1. What are positive and negative numbers?

Positive and negative numbers are values used to represent quantities that are greater than or less than zero, respectively. They are essential in mathematics and science for measuring and comparing values.

2. How do you identify a positive or negative number?

Positive numbers are always greater than zero and are often written with a plus sign (+) in front. Negative numbers are always less than zero and are often written with a minus sign (-) in front. Examples of positive numbers include 5, 10, and 3.5, while examples of negative numbers include -2, -15, and -0.5.

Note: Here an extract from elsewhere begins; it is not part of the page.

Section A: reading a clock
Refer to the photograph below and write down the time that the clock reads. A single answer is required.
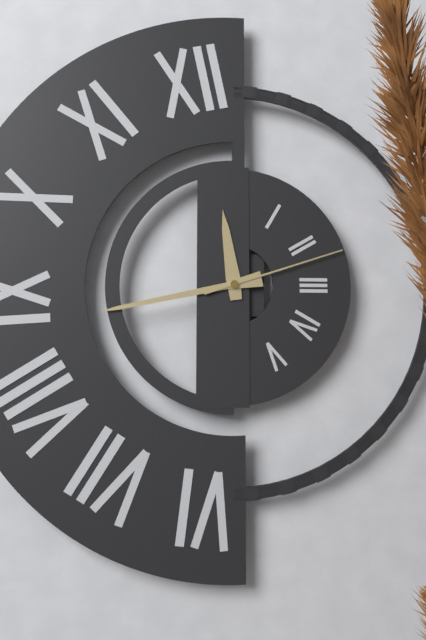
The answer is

3. What is the relationship between positive and negative numbers?

Positive and negative numbers are opposite values on a number line. Positive numbers appear to the right of zero, while negative numbers appear to the left. The distance from zero to a positive number is the same as the distance from zero to its negative equivalent. For example, the distance from zero to 5 is the same as the distance from zero to -5.

4. How do you perform operations with positive and negative numbers?

Adding a positive number to another positive number results in a larger positive number. Subtracting a positive number from a positive number results in a smaller positive number. Adding a negative number to a positive number results in a smaller number (or subtracting a positive number from a negative number results in a larger negative number). Subtracting a negative number from a positive number results in a larger number (or adding a positive number to a negative number results in a smaller negative number).

5. Why are positive and negative numbers important?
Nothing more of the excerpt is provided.